Justement, parlons-en du travail. Dans mon bilan des 2 ans, j’avais écrit que je voulais me concentrer sur mon affaire de traduction. En aparté, si vous avez besoin de traduction ou connaissez quelqu’un qui pourrait en avoir besoin, n’hésitez pas! Allez, un peu de réseautage !
C’est donc ce que je fais depuis 6 mois et je suis très contente de ma décision de faire enfin ce que j’aime et surtout ce qui correspond à mes qualifications. C’est d’ailleurs une des raisons pour lesquelles j’avais pris cette décision. Sur les 6 derniers mois, j’ai travaillé régulièrement et ai trouvé des clients, mais comme toute nouvelle entreprise, les finances ne suivent pas forcement. J’ai constaté une réduction significative de mon revenu, ce qui, dans une ville chère comme Vancouver, n’est pas une chose aisée. J’ai beaucoup de pression à ce niveau. Parfois, je me demande si ce ne serait pas plus simple de retourner au bureau, dans une entreprise.

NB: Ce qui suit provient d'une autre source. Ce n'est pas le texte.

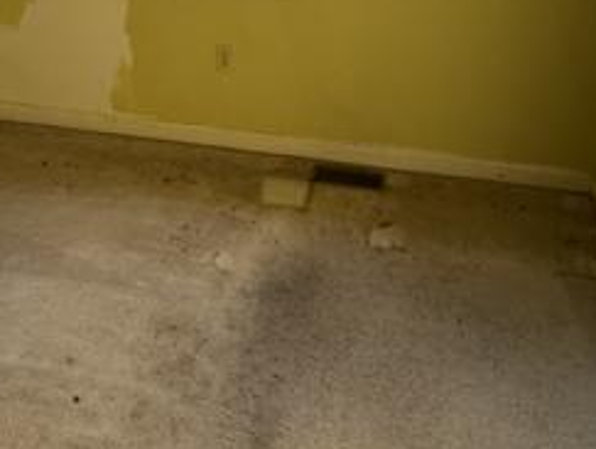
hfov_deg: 41.2
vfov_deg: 25.6
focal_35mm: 46
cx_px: 275
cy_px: -182
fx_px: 793
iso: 320
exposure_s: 1/99
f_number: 2.2
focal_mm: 2.22
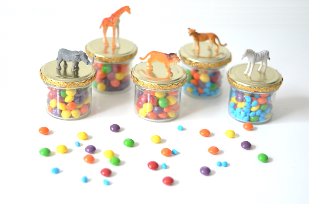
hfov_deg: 27.0
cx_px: 154
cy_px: 102
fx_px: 642
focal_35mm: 75
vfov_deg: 18.1
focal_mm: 50
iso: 3200
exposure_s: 1/1250
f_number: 1.8
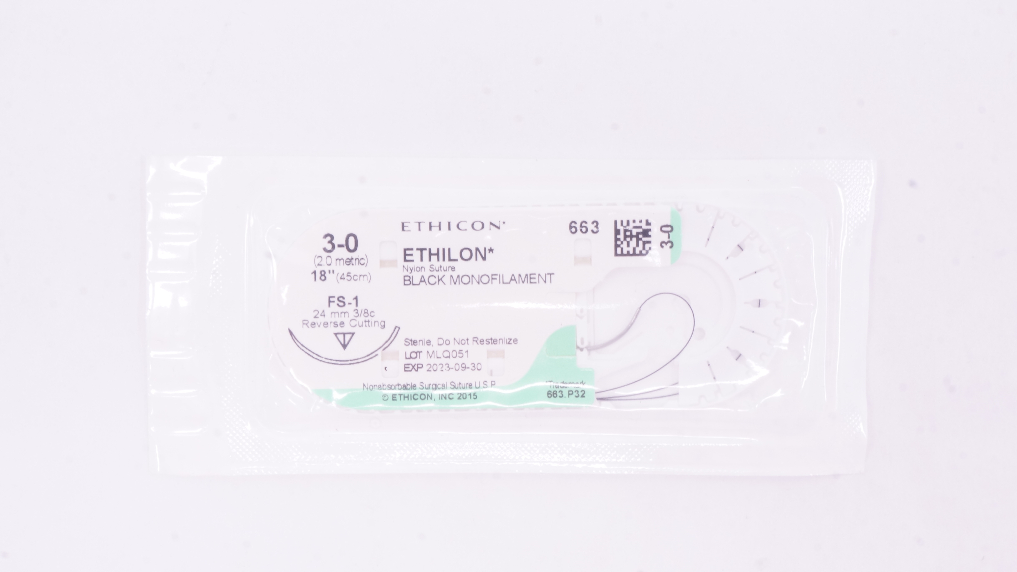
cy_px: 292
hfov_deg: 34.1
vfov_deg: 19.6
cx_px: 507
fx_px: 1659
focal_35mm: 62
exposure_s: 1/10
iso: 800
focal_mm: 39
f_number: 20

Une de mes plus grandes peurs est liée à l’argent. En fait, je suis terrifiée à l’idée de rentrer en France justement. Cela peut sembler irrationnel, comme beaucoup de peurs, mais c’est ainsi. D’un côté ma famille me manque, mais de l’autre je n’ai aucune perspective d’avenir, ou si peu. D’ailleurs c’est cela que j’aime au Canada, parmi tant d’autres aspects, même s’ils m’agacent ces derniers temps. J’aime toutes les possibilités qu’offre cet immense pays à qui s’en donne la peine, j’aime cette liberté d’entreprendre, j’aime cette liberté « d’être » tout simplement.
Le but de cette chronique n’est pas de vous décourager ou de présenter une vision sombre de l’immigration. Mais, comme vous vous en êtes déjà aperçu, ou comme vous vous en apercevrez à un moment donné si vous n’êtes encore pas ici, l’immigration est comme les montagnes Russes. Il y a des périodes de satisfaction mais aussi des périodes de doutes et de remise en question. D’ailleurs, après avoir écrit tout ceci, cela va déjà un peu mieux. Et si j’essayais justement de parler à mes amis Canadiens de tout cela? Ils me comprendraient peut-être mieux que je ne l’imagine…. Ma prochaine chronique se fera dans un autre état d’esprit, c’est promis!